The mackerel sandwich is built around a strong, oily fish, and the whole construction is a search for the right thing to cut against it. Mackerel is one of the richest fish on the British coast, dense and pronounced even when fresh and more so when smoked or peppered, and on bread it dominates anything timid put near it. Smoked mackerel comes already firm, dark, and intense; the peppered fillet adds a coating of cracked black pepper that pushes the savour further still. The defining decision is therefore the counter, not the fish: a mackerel sandwich is good in proportion to the sharpness set against the oil, and flat in proportion to its absence.

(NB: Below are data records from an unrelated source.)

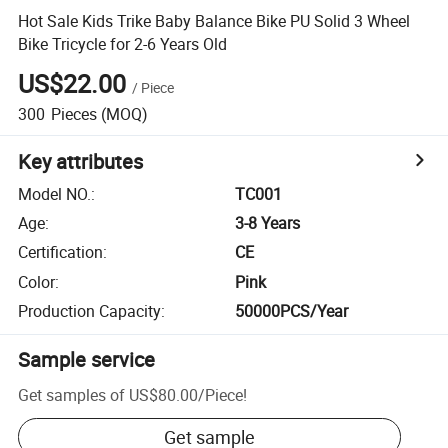
Hot Sale Kids Trike Baby Balance Bike PU Solid 3 Wheel
Bike Tricycle for 2-6 Years Old
US$22.00
/
Piece
300
Pieces
(MOQ)
Key attributes
Model NO.
:
TC001
Age
:
3-8 Years
Certification
:
CE
Color
:
Pink
Production Capacity
:
50000PCS/Year
Sample service
Get samples of
US$80.00
/
Piece
!
Get sample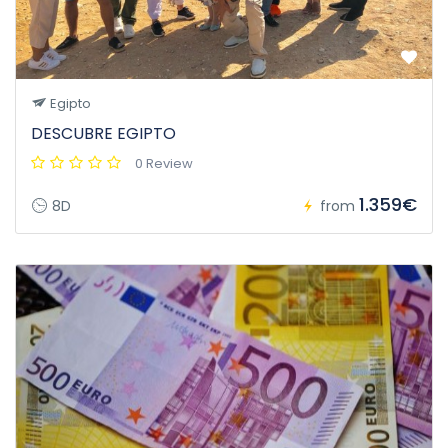
Egipto
DESCUBRE EGIPTO
0 Review
1.359€
8D
from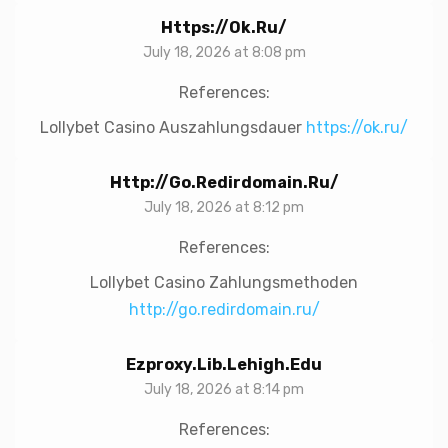
Https://ok.ru/
July 18, 2026 at 8:08 pm
References:
Lollybet Casino Auszahlungsdauer
https://ok.ru/
Http://go.redirdomain.ru/
July 18, 2026 at 8:12 pm
References:
Lollybet Casino Zahlungsmethoden
http://go.redirdomain.ru/
Ezproxy.lib.lehigh.edu
July 18, 2026 at 8:14 pm
References: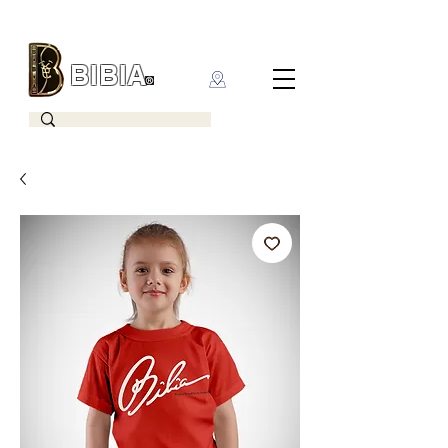
BIBIA
CLOTHING BRAND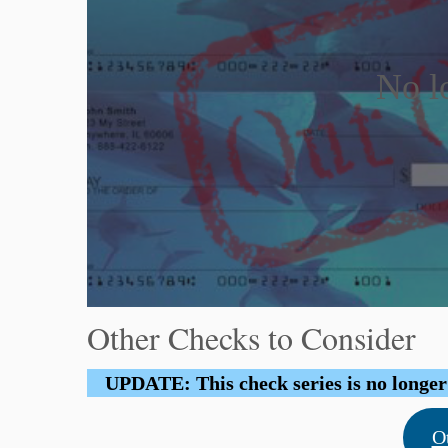
No l
Other Checks to Consider
UPDATE: This check series is no longer b
O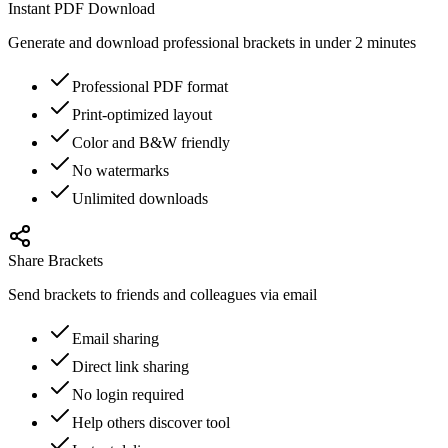
Instant PDF Download
Generate and download professional brackets in under 2 minutes
Professional PDF format
Print-optimized layout
Color and B&W friendly
No watermarks
Unlimited downloads
Share Brackets
Send brackets to friends and colleagues via email
Email sharing
Direct link sharing
No login required
Help others discover tool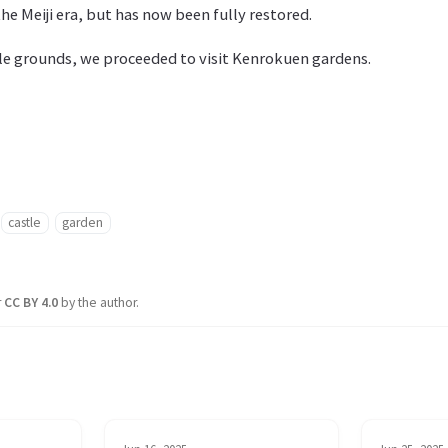
he Meiji era, but has now been fully restored.
tle grounds, we proceeded to visit Kenrokuen gardens.
castle
garden
r
CC BY 4.0
by the author.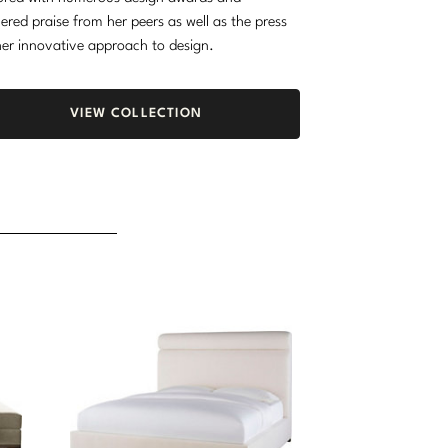
ered praise from her peers as well as the press
her innovative approach to design.
VIEW COLLECTION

The craft is balance and moisture. The fish is flaked off its skin and either left in pieces or lightly bound, and the counterweight is the part that takes the thought: lemon squeezed over the flakes, a horseradish or mustard smear, a layer of crème fraîche, or pickled cucumber and red onion, each chosen to be acidic or hot enough to lift a heavy, fatty filling rather than disappear under it. Bread with real structure, a brown bloomer or a sturdy granary, is used because oily mackerel needs a crumb that holds up to it and does not go greasy and soft, and the spread is kept measured so it seasons without soaking. A leaf of watercress or a few capers adds the bite an all-soft filling otherwise lacks. The fish carries the flavour on its own, so the rest of the build exists to sharpen it, not to compete.

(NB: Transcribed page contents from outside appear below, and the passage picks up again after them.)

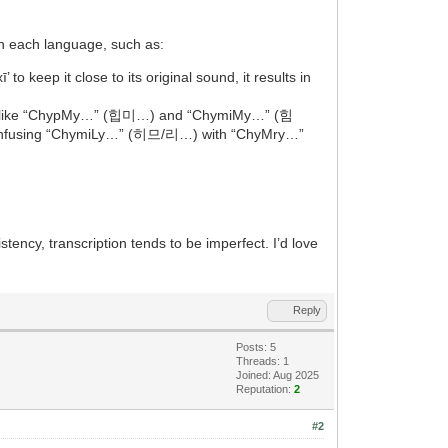
 in each language, such as:
 to keep it close to its original sound, it results in
nyms like “ChypMy…” (힙미…) and “ChymiMy…” (힘
nt confusing “ChymiLy…” (히므/리…) with “ChyMry…”
istency, transcription tends to be imperfect. I’d love
Reply
Posts: 5
Threads: 1
Joined: Aug 2025
Reputation:
2
#2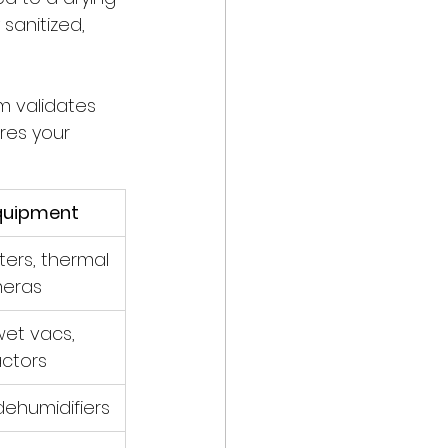
sanitized, 
m validates 
res your 
quipment
ers, thermal 
eras
et vacs, 
actors
dehumidifiers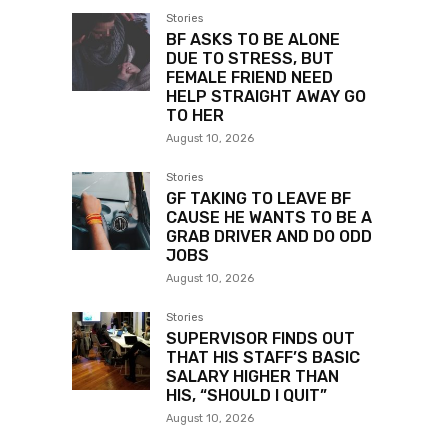
Stories
BF ASKS TO BE ALONE
DUE TO STRESS, BUT
FEMALE FRIEND NEED
HELP STRAIGHT AWAY GO
TO HER
August 10, 2026
Stories
GF TAKING TO LEAVE BF
CAUSE HE WANTS TO BE A
GRAB DRIVER AND DO ODD
JOBS
August 10, 2026
Stories
SUPERVISOR FINDS OUT
THAT HIS STAFF’S BASIC
SALARY HIGHER THAN
HIS, “SHOULD I QUIT”
August 10, 2026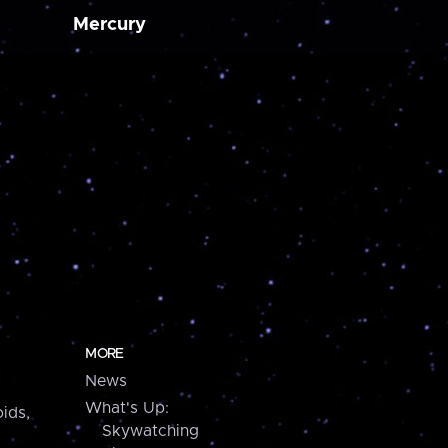
Mercury
MORE
News
What's Up:
ids,
Skywatching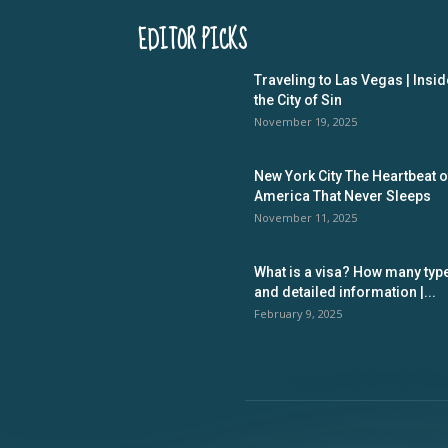
EDITOR PICKS
Traveling to Las Vegas | Insid
the City of Sin
November 19, 2025
New York City The Heartbeat o
America That Never Sleeps
November 11, 2025
What is a visa? How many typ
and detailed information |...
February 9, 2025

The variations follow the same oily-fish-against-acid logic. Smoked mackerel pâté blends the fish with cream cheese and lemon into a spread; the peppered fillet leans on its own pepper crust and asks only for bread and a squeeze of citrus; the wider coastal shelf swaps in kipper, sardine, or pilchard against the same sharp counter. Each deserves its own article rather than being crowded in here.